Is Olathe school officer who shot student a hero? Maybe, but it’s too soon to know
The school resource officer who shot an Olathe East High School student with a gun last Friday has been heralded as a hero, and that might be exactly right.
But we still don’t know all that happened in the moments before Olathe Officer Erik Clark shot Jaylon Elmore, who’d allegedly produced a gun in the school office where Assistant Principal Kaleb Stoppel was also shot.
We’re waiting for the completion of the official investigation into the incident and exchange of gunfire. Did the officer prevent another mass school shooting, or was this something else?

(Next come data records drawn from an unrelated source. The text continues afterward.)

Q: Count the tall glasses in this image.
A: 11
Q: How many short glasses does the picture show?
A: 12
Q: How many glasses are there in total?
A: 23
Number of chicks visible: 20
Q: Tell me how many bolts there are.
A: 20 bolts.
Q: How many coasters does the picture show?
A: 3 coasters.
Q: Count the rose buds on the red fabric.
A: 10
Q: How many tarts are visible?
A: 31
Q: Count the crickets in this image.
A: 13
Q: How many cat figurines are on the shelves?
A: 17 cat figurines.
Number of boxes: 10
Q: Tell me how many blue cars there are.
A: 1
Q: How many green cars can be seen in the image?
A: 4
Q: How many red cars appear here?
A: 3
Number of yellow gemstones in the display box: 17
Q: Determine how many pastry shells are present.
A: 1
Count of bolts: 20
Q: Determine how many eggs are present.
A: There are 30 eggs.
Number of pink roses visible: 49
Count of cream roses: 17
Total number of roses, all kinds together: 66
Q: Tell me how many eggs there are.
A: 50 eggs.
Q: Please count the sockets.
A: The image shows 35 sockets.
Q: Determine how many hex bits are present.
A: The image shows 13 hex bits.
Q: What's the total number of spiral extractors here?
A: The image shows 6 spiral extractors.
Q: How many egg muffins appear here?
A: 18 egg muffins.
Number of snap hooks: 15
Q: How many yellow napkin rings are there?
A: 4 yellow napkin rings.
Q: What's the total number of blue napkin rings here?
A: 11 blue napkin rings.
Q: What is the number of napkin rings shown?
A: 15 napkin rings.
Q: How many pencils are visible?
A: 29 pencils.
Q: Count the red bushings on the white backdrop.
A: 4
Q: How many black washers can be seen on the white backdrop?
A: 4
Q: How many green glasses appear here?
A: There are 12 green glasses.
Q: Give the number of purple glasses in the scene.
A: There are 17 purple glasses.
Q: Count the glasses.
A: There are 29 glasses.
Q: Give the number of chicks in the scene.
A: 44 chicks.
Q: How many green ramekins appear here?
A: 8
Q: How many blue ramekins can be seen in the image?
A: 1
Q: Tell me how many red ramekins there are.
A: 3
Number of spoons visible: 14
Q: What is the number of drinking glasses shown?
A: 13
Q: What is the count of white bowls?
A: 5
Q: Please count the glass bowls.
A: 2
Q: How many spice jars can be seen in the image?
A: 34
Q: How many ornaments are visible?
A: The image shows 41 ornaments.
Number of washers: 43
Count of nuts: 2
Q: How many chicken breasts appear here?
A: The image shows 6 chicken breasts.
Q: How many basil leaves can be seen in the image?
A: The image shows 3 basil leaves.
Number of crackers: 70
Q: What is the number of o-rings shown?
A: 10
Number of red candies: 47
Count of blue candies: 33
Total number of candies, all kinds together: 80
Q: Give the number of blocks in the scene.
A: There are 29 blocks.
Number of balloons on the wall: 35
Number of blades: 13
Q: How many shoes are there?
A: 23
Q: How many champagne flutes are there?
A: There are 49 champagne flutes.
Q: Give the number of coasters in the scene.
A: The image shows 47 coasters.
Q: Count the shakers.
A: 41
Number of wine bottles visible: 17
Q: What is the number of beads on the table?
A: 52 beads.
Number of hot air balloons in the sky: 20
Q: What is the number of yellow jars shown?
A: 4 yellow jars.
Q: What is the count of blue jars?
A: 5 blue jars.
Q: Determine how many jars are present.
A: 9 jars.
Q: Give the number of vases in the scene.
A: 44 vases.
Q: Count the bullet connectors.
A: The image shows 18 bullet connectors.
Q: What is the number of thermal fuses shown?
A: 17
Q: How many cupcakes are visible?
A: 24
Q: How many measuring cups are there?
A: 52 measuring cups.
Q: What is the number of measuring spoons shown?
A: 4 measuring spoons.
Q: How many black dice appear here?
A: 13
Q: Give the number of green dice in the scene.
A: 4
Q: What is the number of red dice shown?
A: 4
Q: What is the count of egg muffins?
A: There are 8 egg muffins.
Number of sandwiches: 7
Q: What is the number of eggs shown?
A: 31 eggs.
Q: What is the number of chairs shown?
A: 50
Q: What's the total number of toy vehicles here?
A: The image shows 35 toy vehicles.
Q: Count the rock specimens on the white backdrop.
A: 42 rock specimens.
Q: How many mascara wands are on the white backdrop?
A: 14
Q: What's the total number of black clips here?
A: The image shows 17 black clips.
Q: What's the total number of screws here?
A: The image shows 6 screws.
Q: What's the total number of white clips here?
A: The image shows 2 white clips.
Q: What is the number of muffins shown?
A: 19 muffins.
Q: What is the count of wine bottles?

We only know that three people were injured. No one was killed and the school resource officer, after being shot, too, was able to call for help and report that the weapon had been secured. Certainly any time a school resource officer is in a situation where he has to shoot a student, it is horrible, for that officer as well as for the student, the school and the whole community.
But as we have seen many times with police-involved shootings, the first narrative is often not the full story.
Clark and Stoppel have been released from the hospital, thank God, and Clark is on paid administrative leave pending the outcome of an investigation by the multi-jurisdictional Johnson County Officer Involved Shooting Investigation Team. Two high-ranking members of the Olathe Police Department were part of that team in 2021.
Police investigating their own has not worked in the past. What role will Olathe Police Chief Mike Butaud and Captain Rick Parsons play in this inquiry? Both were active on the multi-agency team last year. Can they be impartial?
Elmore, an 18-year-old Olathe East football player, who was shot in the abdomen, is still in critical condition. And on social media, members of the community are calling him a thug.
Olathe East students returned to school on Monday with an extra police presence, therapy dogs and more counseling services available. Maybe more of those services might have helped Elmore, who pleaded guilty to robbery in 2020. In that case, he and another minor were accused of taking the victim’s wallet and punching him, law enforcement officials told us. Elmore’s probation in that case ended last year.
Of course Elmore, who has been charged with attempted capital murder, must answer for his behavior on Friday: What possessed him to bring a gun to school, and what happened then?
But there are other important questions that must be answered, too, like what parents, teachers, administrators and coaches knew about what was going on with him, and what attempts were made to help.
Paradoxically, the less we know, the easier it is to assume that we know everything we need to already.